YOUR TASK =
Retype each line of the records below without changing anything.

--- --- ---

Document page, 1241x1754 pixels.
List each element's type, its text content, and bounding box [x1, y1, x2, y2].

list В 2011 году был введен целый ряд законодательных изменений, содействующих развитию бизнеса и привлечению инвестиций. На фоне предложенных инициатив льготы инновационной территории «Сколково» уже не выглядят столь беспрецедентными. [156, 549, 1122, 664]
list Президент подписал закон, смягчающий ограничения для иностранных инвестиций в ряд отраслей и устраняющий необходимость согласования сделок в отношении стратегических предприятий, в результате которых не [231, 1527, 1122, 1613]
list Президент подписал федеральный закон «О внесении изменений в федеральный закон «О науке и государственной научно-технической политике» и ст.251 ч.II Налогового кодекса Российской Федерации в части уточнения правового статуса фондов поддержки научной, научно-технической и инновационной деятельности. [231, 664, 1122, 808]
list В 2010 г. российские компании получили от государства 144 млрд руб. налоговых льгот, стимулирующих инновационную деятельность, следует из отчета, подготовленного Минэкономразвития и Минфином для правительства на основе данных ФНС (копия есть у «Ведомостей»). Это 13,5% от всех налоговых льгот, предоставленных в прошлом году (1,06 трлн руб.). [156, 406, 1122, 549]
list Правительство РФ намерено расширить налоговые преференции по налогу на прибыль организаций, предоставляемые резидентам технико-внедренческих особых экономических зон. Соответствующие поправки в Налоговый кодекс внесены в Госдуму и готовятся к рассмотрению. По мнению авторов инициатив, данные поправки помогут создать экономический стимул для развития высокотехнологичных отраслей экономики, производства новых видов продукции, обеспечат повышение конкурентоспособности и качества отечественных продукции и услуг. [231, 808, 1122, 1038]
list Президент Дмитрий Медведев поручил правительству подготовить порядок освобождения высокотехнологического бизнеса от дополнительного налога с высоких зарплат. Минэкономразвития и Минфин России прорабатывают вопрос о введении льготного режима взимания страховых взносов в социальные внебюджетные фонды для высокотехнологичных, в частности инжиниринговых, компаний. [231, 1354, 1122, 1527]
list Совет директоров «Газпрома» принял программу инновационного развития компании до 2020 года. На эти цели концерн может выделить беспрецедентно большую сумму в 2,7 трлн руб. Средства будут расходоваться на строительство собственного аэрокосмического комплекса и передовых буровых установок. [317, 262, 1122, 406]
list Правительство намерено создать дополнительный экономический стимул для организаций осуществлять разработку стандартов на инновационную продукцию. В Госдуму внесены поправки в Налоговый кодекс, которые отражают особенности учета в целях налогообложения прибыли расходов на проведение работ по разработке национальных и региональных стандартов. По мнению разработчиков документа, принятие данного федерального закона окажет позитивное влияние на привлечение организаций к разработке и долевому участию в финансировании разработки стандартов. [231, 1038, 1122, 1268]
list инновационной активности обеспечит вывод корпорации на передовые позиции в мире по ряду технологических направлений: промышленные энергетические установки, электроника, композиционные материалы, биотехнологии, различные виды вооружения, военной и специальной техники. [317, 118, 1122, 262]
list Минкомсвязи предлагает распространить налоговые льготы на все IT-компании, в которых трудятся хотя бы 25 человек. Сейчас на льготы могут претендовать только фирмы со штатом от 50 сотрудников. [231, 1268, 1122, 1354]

--- --- ---

RESPONSE =
Document page, 1241x1754 pixels.
List each element's type, its text content, and bounding box [x1, y1, x2, y2].

list В 2011 году был введен целый ряд законодательных изменений, содействующих развитию бизнеса и привлечению инвестиций. На фоне предложенных инициатив льготы инновационной территории «Сколково» уже не выглядят столь беспрецедентными. [156, 549, 1122, 664]
list Президент подписал закон, смягчающий ограничения для иностранных инвестиций в ряд отраслей и устраняющий необходимость согласования сделок в отношении стратегических предприятий, в результате которых не [231, 1527, 1122, 1613]
list Президент подписал федеральный закон «О внесении изменений в федеральный закон «О науке и государственной научно-технической политике» и ст.251 ч.II Налогового кодекса Российской Федерации в части уточнения правового статуса фондов поддержки научной, научно-технической и инновационной деятельности. [231, 664, 1122, 808]
list В 2010 г. российские компании получили от государства 144 млрд руб. налоговых льгот, стимулирующих инновационную деятельность, следует из отчета, подготовленного Минэкономразвития и Минфином для правительства на основе данных ФНС (копия есть у «Ведомостей»). Это 13,5% от всех налоговых льгот, предоставленных в прошлом году (1,06 трлн руб.). [156, 406, 1122, 549]
list Правительство РФ намерено расширить налоговые преференции по налогу на прибыль организаций, предоставляемые резидентам технико-внедренческих особых экономических зон. Соответствующие поправки в Налоговый кодекс внесены в Госдуму и готовятся к рассмотрению. По мнению авторов инициатив, данные поправки помогут создать экономический стимул для развития высокотехнологичных отраслей экономики, производства новых видов продукции, обеспечат повышение конкурентоспособности и качества отечественных продукции и услуг. [231, 808, 1122, 1038]
list Президент Дмитрий Медведев поручил правительству подготовить порядок освобождения высокотехнологического бизнеса от дополнительного налога с высоких зарплат. Минэкономразвития и Минфин России прорабатывают вопрос о введении льготного режима взимания страховых взносов в социальные внебюджетные фонды для высокотехнологичных, в частности инжиниринговых, компаний. [231, 1354, 1122, 1527]
list Совет директоров «Газпрома» принял программу инновационного развития компании до 2020 года. На эти цели концерн может выделить беспрецедентно большую сумму в 2,7 трлн руб. Средства будут расходоваться на строительство собственного аэрокосмического комплекса и передовых буровых установок. [317, 262, 1122, 406]
list Правительство намерено создать дополнительный экономический стимул для организаций осуществлять разработку стандартов на инновационную продукцию. В Госдуму внесены поправки в Налоговый кодекс, которые отражают особенности учета в целях налогообложения прибыли расходов на проведение работ по разработке национальных и региональных стандартов. По мнению разработчиков документа, принятие данного федерального закона окажет позитивное влияние на привлечение организаций к разработке и долевому участию в финансировании разработки стандартов. [231, 1038, 1122, 1268]
list инновационной активности обеспечит вывод корпорации на передовые позиции в мире по ряду технологических направлений: промышленные энергетические установки, электроника, композиционные материалы, биотехнологии, различные виды вооружения, военной и специальной техники. [317, 118, 1122, 262]
list Минкомсвязи предлагает распространить налоговые льготы на все IT-компании, в которых трудятся хотя бы 25 человек. Сейчас на льготы могут претендовать только фирмы со штатом от 50 сотрудников. [231, 1268, 1122, 1354]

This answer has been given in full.